Oh, and some theories of the dinosaur's demise posit climate change as the cause - and not in the sense of "the climate changed because a bloody great meteorite hit the Earth"

They debunked the "climate change on its' own" theory.
Climate shifts, a lot. Climate changes are a regular cycle, albeit a long one. There have been multiple ice ages, as evidence.
At the very least, the change caused by the meteorite impact (Which is, yes, the most supported theory) is what actually killed the dinosaurs. Of course, that was going the other way - sort of a nuclear winter effect.
AHH i say 2 hell wid global warming itz are fault anyway.
Did my post prompt you to ask this?
what i have to say about global warming is earth doesnt go in a straight circle so sometimes its closer to the sun and sometimes its not. i think the scientists know this but they want their pay.or they are just thinking for more complicated soulutions
Hgyuf wrote:
what i have to say about global warming is earth doesnt go in a straight circle so sometimes its closer to the sun and sometimes its not. i think the scientists know this but they want their pay.or they are just thinking for more complicated soulutions

Buddy, you are a moron. The Earth follows an elliptic pattern, but that is a yearly motion. If you were right, then global warming would be relative to seasons, not years, or decades, or damn near a century.
Hgyuf, just no.
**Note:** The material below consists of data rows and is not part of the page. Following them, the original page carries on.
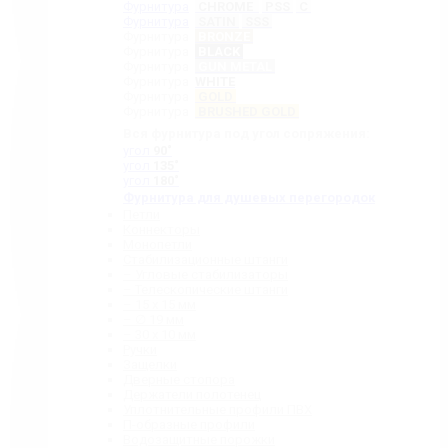
Фурнитура
CHROME
PSS
C
Фурнитура
SATIN
SSS
Фурнитура
BRONZE
Фурнитура
BLACK
Фурнитура
GUN METAL
Фурнитура
WHITE
Фурнитура
GOLD
Фурнитура
BRUSHED GOLD
Вся фурнитура под угол сопряжения:
угол
90˚
угол
135˚
угол
180˚
Фурнитура для душевых перегородок
Петли
Коннекторы
Монопетли
Стабилизационные штанги
– Угловые стабилизаторы
– Телескопические штанги
– 15 х 15 мм
– ∅ 19 мм
– 30 x 10 мм
Ручки
Защелки
Дверные стопора
Держатели полотенец
Уплотнительные профили ПВХ
П-образные профили
Водозащитные порожки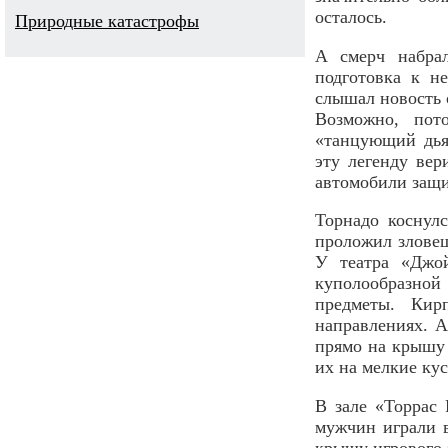
осталось.
Природные катастрофы
А смерч набрал
подготовка к н
слышал новость 
Возможно, пот
«танцующий дья
эту легенду ве
автомобили защит
Торнадо коснул
проложил зловещ
У театра «Джо
куполообразно
предметы. Кир
направлениях. А
прямо на крышу 
их на мелкие ку
В зале «Торрас 
мужчин играли 
крышу игрового 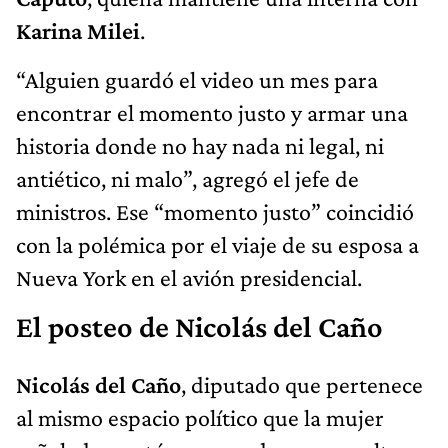
Karina Milei
.
“Alguien guardó el video un mes para
encontrar el momento justo y armar una
historia donde no hay nada ni legal, ni
antiético, ni malo”, agregó el jefe de
ministros. Ese “momento justo” coincidió
con la polémica por el viaje de su esposa a
Nueva York en el avión presidencial.
El posteo de Nicolás del Caño
Nicolás del Caño
, diputado que pertenece
al mismo espacio político que la mujer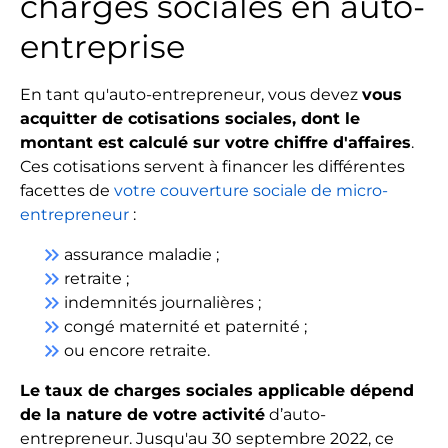
charges sociales en auto-
entreprise
En tant qu'auto-entrepreneur, vous devez
vous
acquitter de cotisations sociales, dont le
montant est calculé sur votre chiffre d'affaires
.
Ces cotisations servent à financer les différentes
facettes de
votre couverture sociale de micro-
entrepreneur
:
keyboard_double_arrow_right
assurance maladie ;
keyboard_double_arrow_right
retraite ;
keyboard_double_arrow_right
indemnités journalières ;
keyboard_double_arrow_right
congé maternité et paternité ;
keyboard_double_arrow_right
ou encore retraite.
Le taux de charges sociales applicable dépend
de la nature de votre activité
d’auto-
entrepreneur. Jusqu'au 30 septembre 2022, ce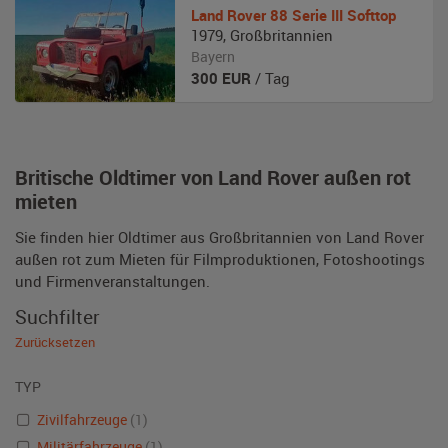
Land Rover
88 Serie III Softtop
1979
,
Großbritannien
Bayern
300
EUR
/ Tag
Britische Oldtimer von Land Rover außen rot
mieten
Sie finden hier Oldtimer aus Großbritannien von Land Rover
außen rot zum Mieten für Filmproduktionen, Fotoshootings
und Firmenveranstaltungen.
Suchfilter
Zurücksetzen
TYP
Zivilfahrzeuge
(1)
Militärfahrzeuge
(1)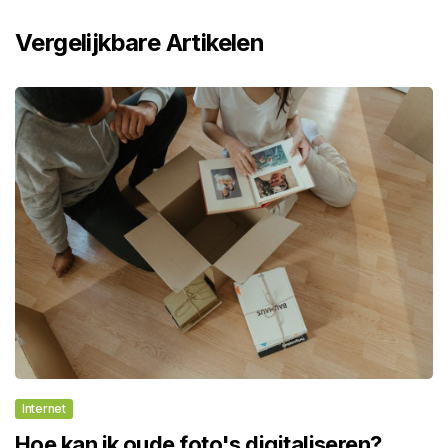
Vergelijkbare Artikelen
Internet
Hoe kan ik oude foto's digitaliseren?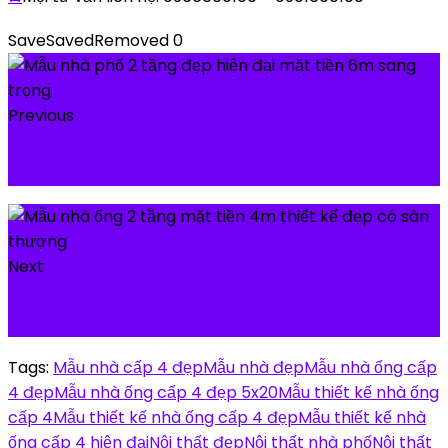
Save
Saved
Removed
0
Previous
Mẫu nhà phố 2 tầng đẹp hiện đại mặt tiền 6m sang
trọng
Next
Mẫu nhà ống 2 tầng mặt tiền 4m thiết kế đẹp có sân
thượng
Tags:
Mẫu nhà cấp 4 đẹp
Mẫu nhà đẹp
Mẫu nhà ống cấp
4 đẹp
Mẫu nhà ống cấp 4 đẹp 5x20
Mẫu thiết kế nhà ống
cấp 4
Mẫu thiết kế nhà ống cấp 4 đẹp
Mẫu thiết kế nhà
ống cấp 4 hiện đại
Nội thất đẹp
Nội thất nhà phố
Nội thất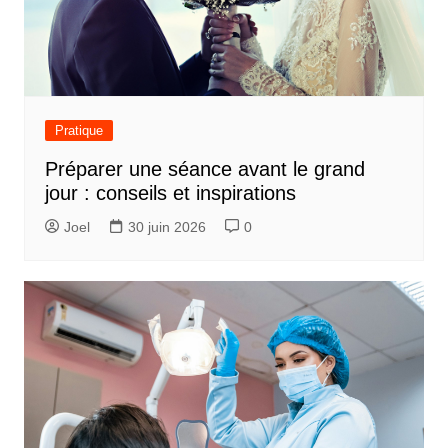
Pratique
Préparer une séance avant le grand
jour : conseils et inspirations
Joel
30 juin 2026
0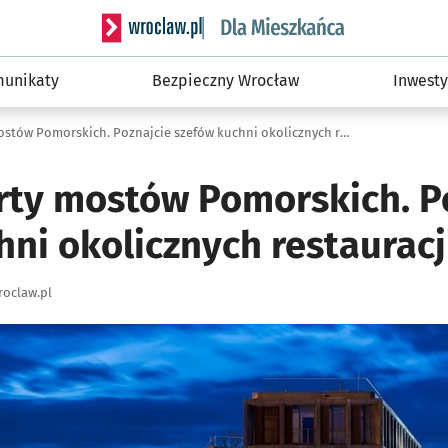
Serwis informacyjny wroclaw.pl podserwis: Dla
unikaty
Bezpieczny Wrocław
Inwesty
Dzień otwarty mostów Pomorskich. Poznajcie szefów kuchni okolicznych restauracji
rty mostów Pomorskich. P
ni okolicznych restauracj
oclaw.pl
ię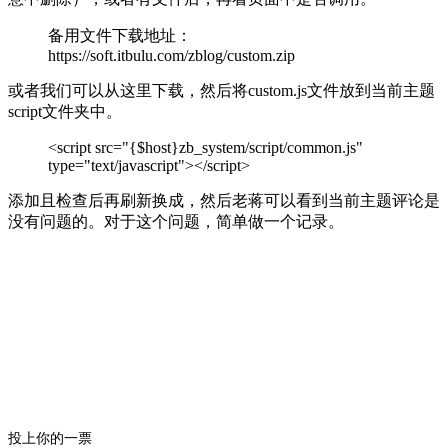
备用文件下载地址：
https://soft.itbulu.com/zblog/custom.zip
或者我们可以从这里下载，然后将custom.js文件放到当前主题
script文件夹中。
<script src="{$host}zb_system/script/common.js"
type="text/javascript"></script>
添加且检查后再刷新换成，然后老蒋可以看到当前主题评论是
没有问题的。对于这个问题，简单做一个记录。
投上你的一票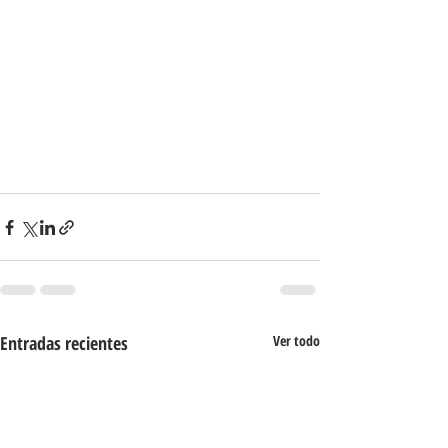
Entradas recientes
Ver todo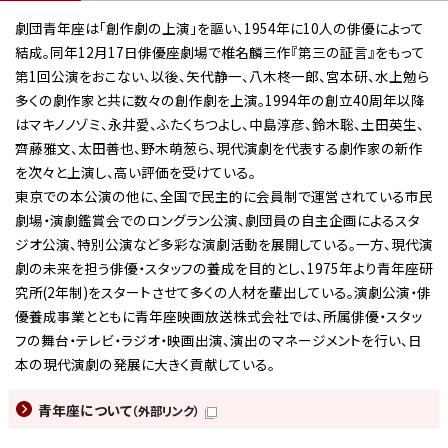
劇団青年座は「創作劇の上演」を謳い、1954年に10人の俳優によって
結成。同年12月17日俳優座劇場で椎名麟三作『第三の証言』をもって
第1回公演をおこない、以後、矢代静一、八木柊一郎、宮本研、水上勉ら
多くの劇作家と共に数々の創作劇を上演。1994年の創立40周年以降
はマキノノゾミ、永井愛、ふたくちつよし、中島淳彦、鈴木聡、土田英生、
齊藤雅文、太田善也、野木萌葱ら、現代演劇を代表する劇作家の新作
を次々と上演し、高い評価を受けている。
東京での本公演の他に、全国で民主的に会員制で運営されている市民
劇場・演劇鑑賞会でのロングラン公演、劇団員の自主企画によるスタ
ジオ公演、特別公演など多彩な演劇活動を展開している。一方、現代演
劇の未来を担う俳優・スタッフの養成を目的とし、1975年より青年座研
究所(2年制)をスタートさせて多くの人材を輩出している。演劇公演・俳
優養成事業とともに青年座映画放送株式会社では、所属俳優・スタッ
フの舞台・テレビ・ラジオ・映画出演、演出のマネージメントを行い、日
本の現代演劇の発展に大きく貢献している。
青年座について
（外部リンク）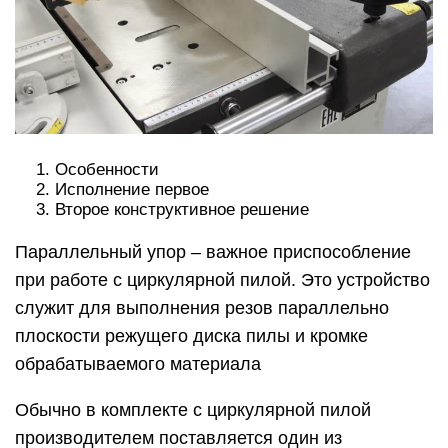
Особенности
Исполнение первое
Второе конструктивное решение
Параллельный упор – важное приспособление
при работе с циркулярной пилой. Это устройство
служит для выполнения резов параллельно
плоскости режущего диска пилы и кромке
обрабатываемого материала
Обычно в комплекте с циркулярной пилой
производителем поставляется один из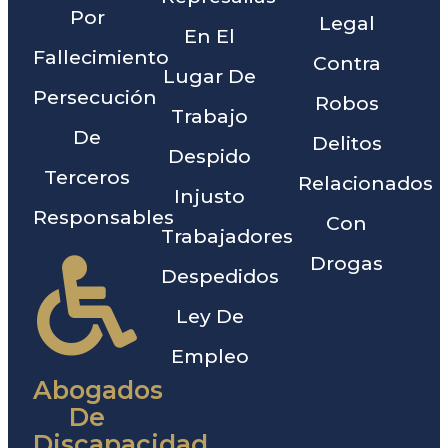
Por
Legal
En El
Fallecimiento
Contra
Lugar De
Persecución
Robos
Trabajo
De
Delitos
Despido
Terceros
Relacionados
Injusto
Responsables
Con
Trabajadores
Drogas
Despedidos
Ley De
Empleo
Abogados
De
Discapacidad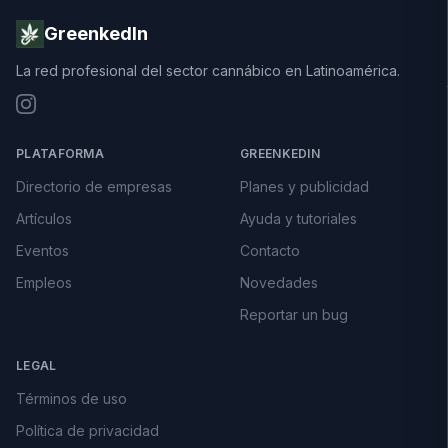
GreenkedIn
La red profesional del sector cannábico en Latinoamérica.
PLATAFORMA
GREENKEDIN
Directorio de empresas
Planes y publicidad
Artículos
Ayuda y tutoriales
Eventos
Contacto
Empleos
Novedades
Reportar un bug
LEGAL
Términos de uso
Política de privacidad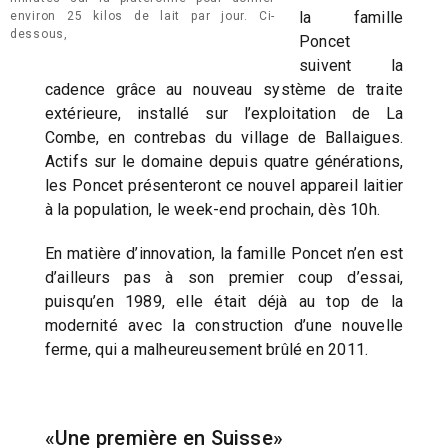
la famille
environ 25 kilos de lait par jour. Ci-
dessous,
Poncet
suivent la
cadence grâce au nouveau système de traite
extérieure, installé sur l’exploitation de La
Combe, en contrebas du village de Ballaigues.
Actifs sur le domaine depuis quatre générations,
les Poncet présenteront ce nouvel appareil laitier
à la population, le week-end prochain, dès 10h.
En matière d’innovation, la famille Poncet n’en est
d’ailleurs pas à son premier coup d’essai,
puisqu’en 1989, elle était déjà au top de la
modernité avec la construction d’une nouvelle
ferme, qui a malheureusement brûlé en 2011.
«Une première en Suisse»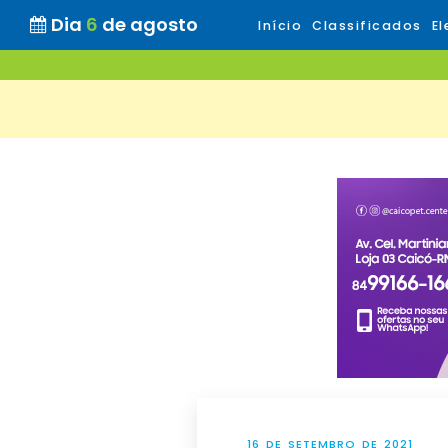
Dia
6
de agosto
Início
Classificados
El
16 DE SETEMBRO DE 2021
Global warming is in no way related to Milankovitch cycles, the ellipticity of the Earth's orbit, or anything varying the solar output we receive on Earth.

They can certainly be factors, but global warming based on greenhouse gas emissions best fits the current known data - specifically, that some layers of the atmosphere are /cooling/ while others are warming - which is predicted by climate models.